| Exercise aim |
Once the pictures are set aside, print the records that follow exactly as written.

| Entries provided |
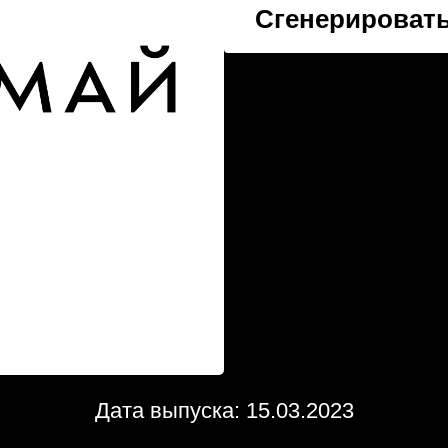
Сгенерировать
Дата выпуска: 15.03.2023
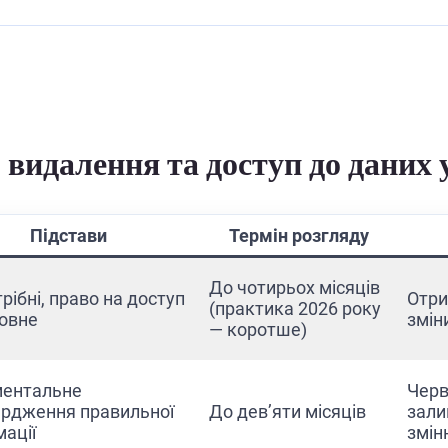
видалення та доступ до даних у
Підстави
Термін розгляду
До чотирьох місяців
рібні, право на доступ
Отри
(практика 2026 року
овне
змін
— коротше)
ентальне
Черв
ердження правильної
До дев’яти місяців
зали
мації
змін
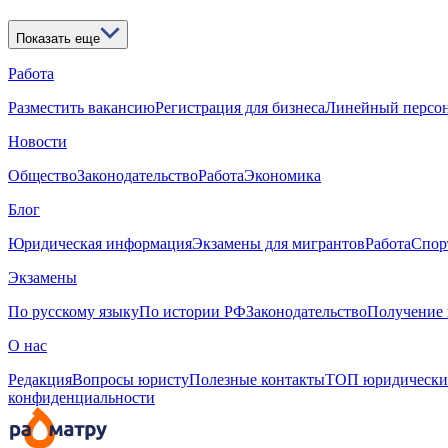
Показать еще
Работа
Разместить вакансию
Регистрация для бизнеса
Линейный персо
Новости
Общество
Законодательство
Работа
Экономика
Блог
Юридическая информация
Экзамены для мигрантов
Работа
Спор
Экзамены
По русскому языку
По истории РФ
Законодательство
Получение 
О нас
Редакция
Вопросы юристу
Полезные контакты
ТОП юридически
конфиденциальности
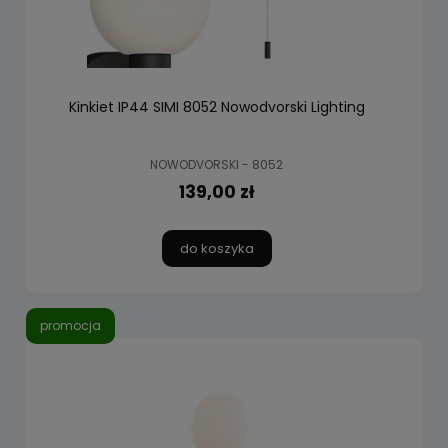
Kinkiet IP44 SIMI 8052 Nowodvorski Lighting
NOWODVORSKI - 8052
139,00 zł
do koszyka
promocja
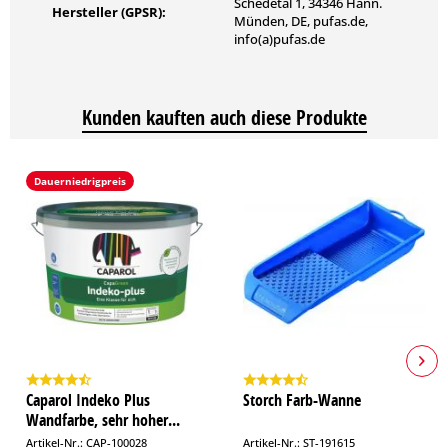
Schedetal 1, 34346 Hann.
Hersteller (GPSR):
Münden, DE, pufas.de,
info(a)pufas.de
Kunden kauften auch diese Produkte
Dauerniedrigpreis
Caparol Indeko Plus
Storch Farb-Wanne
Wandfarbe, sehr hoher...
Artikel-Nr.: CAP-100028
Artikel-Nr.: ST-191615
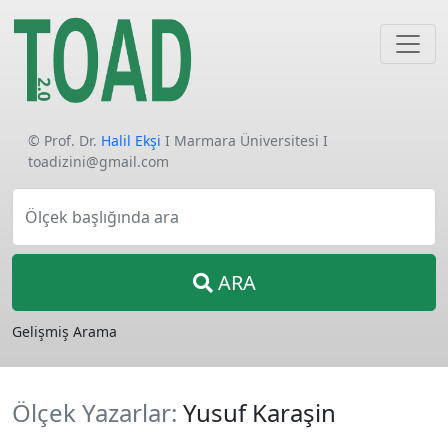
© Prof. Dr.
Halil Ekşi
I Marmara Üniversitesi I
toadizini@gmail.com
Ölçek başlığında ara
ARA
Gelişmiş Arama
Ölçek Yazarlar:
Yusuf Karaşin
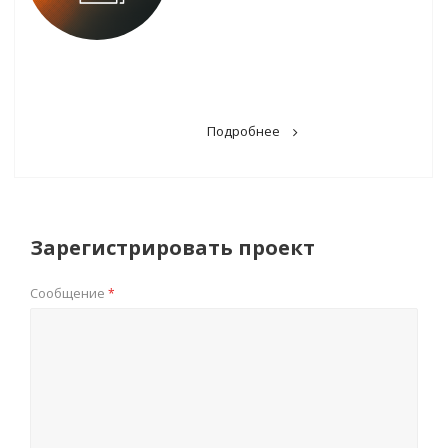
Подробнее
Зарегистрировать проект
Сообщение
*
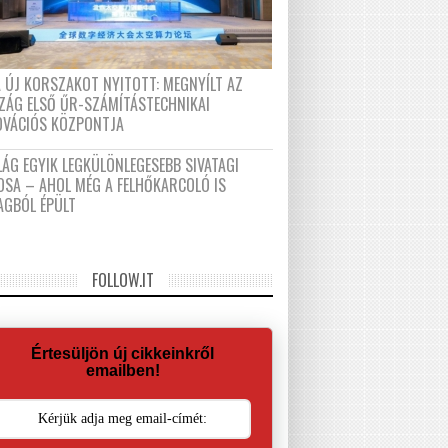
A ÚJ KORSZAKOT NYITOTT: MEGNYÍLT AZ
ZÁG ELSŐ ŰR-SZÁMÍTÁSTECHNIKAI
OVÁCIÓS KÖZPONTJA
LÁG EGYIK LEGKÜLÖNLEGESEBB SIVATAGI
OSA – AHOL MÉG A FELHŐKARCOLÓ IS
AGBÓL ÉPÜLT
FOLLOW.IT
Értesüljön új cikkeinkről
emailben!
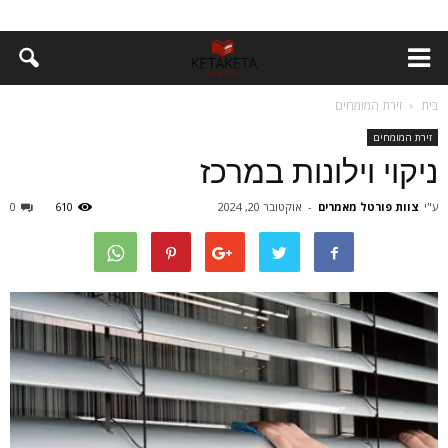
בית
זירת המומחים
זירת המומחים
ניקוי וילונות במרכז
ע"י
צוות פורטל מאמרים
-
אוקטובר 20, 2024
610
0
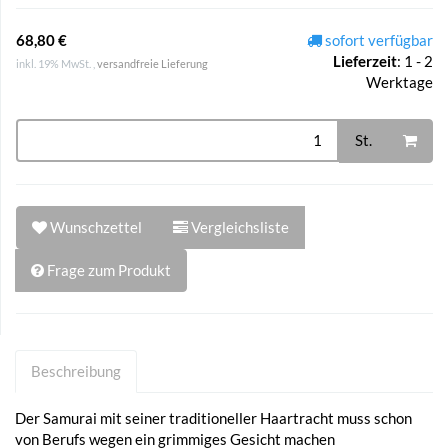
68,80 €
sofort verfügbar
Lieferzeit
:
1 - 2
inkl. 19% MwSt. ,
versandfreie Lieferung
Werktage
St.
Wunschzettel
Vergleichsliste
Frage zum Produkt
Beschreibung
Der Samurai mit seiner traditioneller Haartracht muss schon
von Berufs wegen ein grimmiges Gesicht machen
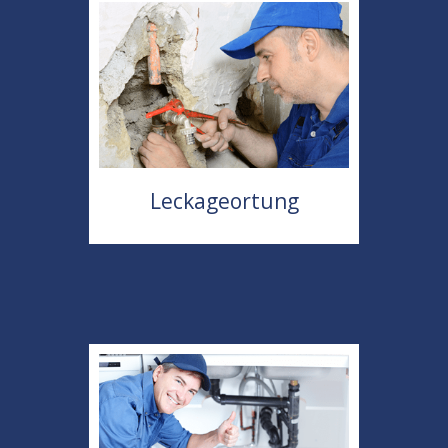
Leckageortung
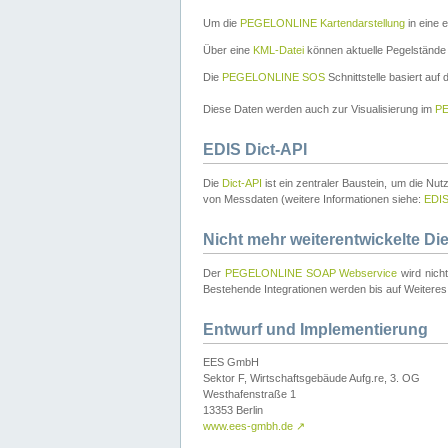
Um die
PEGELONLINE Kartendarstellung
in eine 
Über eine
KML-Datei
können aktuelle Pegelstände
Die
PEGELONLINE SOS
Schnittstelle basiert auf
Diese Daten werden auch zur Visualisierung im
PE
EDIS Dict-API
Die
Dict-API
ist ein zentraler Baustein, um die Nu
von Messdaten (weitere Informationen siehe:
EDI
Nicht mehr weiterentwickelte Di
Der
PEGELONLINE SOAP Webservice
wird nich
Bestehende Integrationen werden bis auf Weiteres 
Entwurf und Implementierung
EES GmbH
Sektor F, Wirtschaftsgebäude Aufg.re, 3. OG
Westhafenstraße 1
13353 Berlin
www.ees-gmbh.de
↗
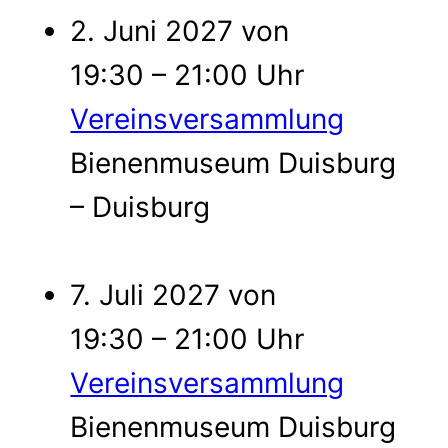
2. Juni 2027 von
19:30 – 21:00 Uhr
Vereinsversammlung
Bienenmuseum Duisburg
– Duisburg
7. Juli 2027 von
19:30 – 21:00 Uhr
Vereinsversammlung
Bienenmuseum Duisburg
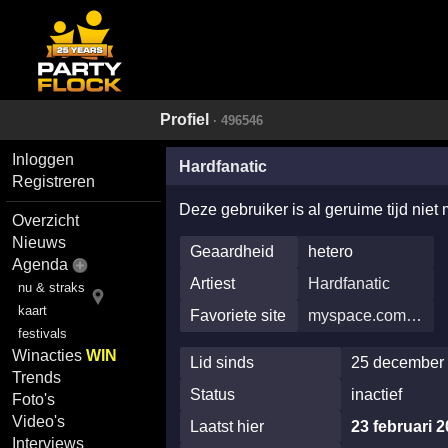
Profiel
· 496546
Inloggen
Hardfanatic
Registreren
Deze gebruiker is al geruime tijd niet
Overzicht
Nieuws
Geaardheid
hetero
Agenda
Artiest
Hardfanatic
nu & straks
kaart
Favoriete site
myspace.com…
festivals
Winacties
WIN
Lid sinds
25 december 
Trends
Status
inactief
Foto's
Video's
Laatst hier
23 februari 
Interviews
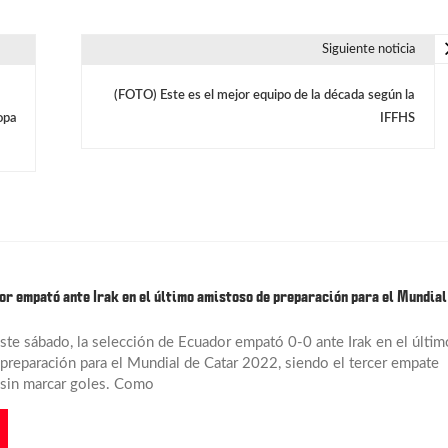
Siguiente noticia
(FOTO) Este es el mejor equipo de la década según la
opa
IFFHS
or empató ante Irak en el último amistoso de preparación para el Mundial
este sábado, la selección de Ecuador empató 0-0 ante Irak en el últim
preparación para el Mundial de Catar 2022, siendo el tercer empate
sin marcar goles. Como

| Response |
Сгенерировать
Дата выпуска: 15.03.2023
видалення та доступ до даних у
Підстави
Термін розгляду
До чотирьох місяців
рібні, право на доступ
Отри
(практика 2026 року
овне
змін
— коротше)
ентальне
Черв
ердження правильної
До дев’яти місяців
зали
мації
змін
Показать еще
Работа
Разместить вакансию
Регистрация для бизнеса
Линейный персо
Новости
Общество
Законодательство
Работа
Экономика
Блог
Юридическая информация
Экзамены для мигрантов
Работа
Спор
Экзамены
По русскому языку
По истории РФ
Законодательство
Получение 
О нас
Редакция
Вопросы юристу
Полезные контакты
ТОП юридически
конфиденциальности
Kinkiet IP44 SIMI 8052 Nowodvorski Lighting
NOWODVORSKI - 8052
139,00 zł
do koszyka
promocja
Schedetal 1, 34346 Hann.
Hersteller (GPSR):
Münden, DE, pufas.de,
info(a)pufas.de
Kunden kauften auch diese Produkte
Dauerniedrigpreis
Caparol Indeko Plus
Storch Farb-Wanne
Wandfarbe, sehr hoher...
Artikel-Nr.: CAP-100028
Artikel-Nr.: ST-191615
© Prof. Dr.
Halil Ekşi
I Marmara Üniversitesi I
toadizini@gmail.com
Ölçek başlığında ara
ARA
Gelişmiş Arama
Ölçek Yazarlar:
Yusuf Karaşin
Подробнее
Зарегистрировать проект
Сообщение
*
A ÚJ KORSZAKOT NYITOTT: MEGNYÍLT AZ
ZÁG ELSŐ ŰR-SZÁMÍTÁSTECHNIKAI
OVÁCIÓS KÖZPONTJA
LÁG EGYIK LEGKÜLÖNLEGESEBB SIVATAGI
OSA – AHOL MÉG A FELHŐKARCOLÓ IS
AGBÓL ÉPÜLT
FOLLOW.IT
Értesüljön új cikkeinkről
emailben!
בית
זירת המומחים
זירת המומחים
ניקוי וילונות במרכז
ע"י
צוות פורטל מאמרים
-
אוקטובר 20, 2024
610
0
68,80 €
sofort verfügbar
Lieferzeit
:
1 - 2
inkl. 19% MwSt. ,
versandfreie Lieferung
Werktage
St.
Wunschzettel
Vergleichsliste
Frage zum Produkt
Beschreibung
Der Samurai mit seiner traditioneller Haartracht muss schon
von Berufs wegen ein grimmiges Gesicht machen
Leckageortung
Um die
PEGELONLINE Kartendarstellung
in eine 
Über eine
KML-Datei
können aktuelle Pegelstände
Die
PEGELONLINE SOS
Schnittstelle basiert auf
Diese Daten werden auch zur Visualisierung im
PE
EDIS Dict-API
Die
Dict-API
ist ein zentraler Baustein, um die Nu
von Messdaten (weitere Informationen siehe:
EDI
Nicht mehr weiterentwickelte Di
Der
PEGELONLINE SOAP Webservice
wird nich
Bestehende Integrationen werden bis auf Weiteres 
Entwurf und Implementierung
EES GmbH
Sektor F, Wirtschaftsgebäude Aufg.re, 3. OG
Westhafenstraße 1
13353 Berlin
www.ees-gmbh.de
↗
2. Juni 2027 von
19:30 – 21:00 Uhr
Vereinsversammlung
Bienenmuseum Duisburg
– Duisburg
7. Juli 2027 von
19:30 – 21:00 Uhr
Vereinsversammlung
Bienenmuseum Duisburg
Profiel
· 496546
Inloggen
Hardfanatic
Registreren
Deze gebruiker is al geruime tijd niet
Overzicht
Nieuws
Geaardheid
hetero
Agenda
Artiest
Hardfanatic
nu & straks
kaart
Favoriete site
myspace.com…
festivals
Winacties
WIN
Lid sinds
25 december 
Trends
Status
inactief
Foto's
Video's
Laatst hier
23 februari 
Interviews
Siguiente noticia
(FOTO) Este es el mejor equipo de la década según la
opa
IFFHS
or empató ante Irak en el último amistoso de preparación para el Mundial
este sábado, la selección de Ecuador empató 0-0 ante Irak en el últim
preparación para el Mundial de Catar 2022, siendo el tercer empate
sin marcar goles. Como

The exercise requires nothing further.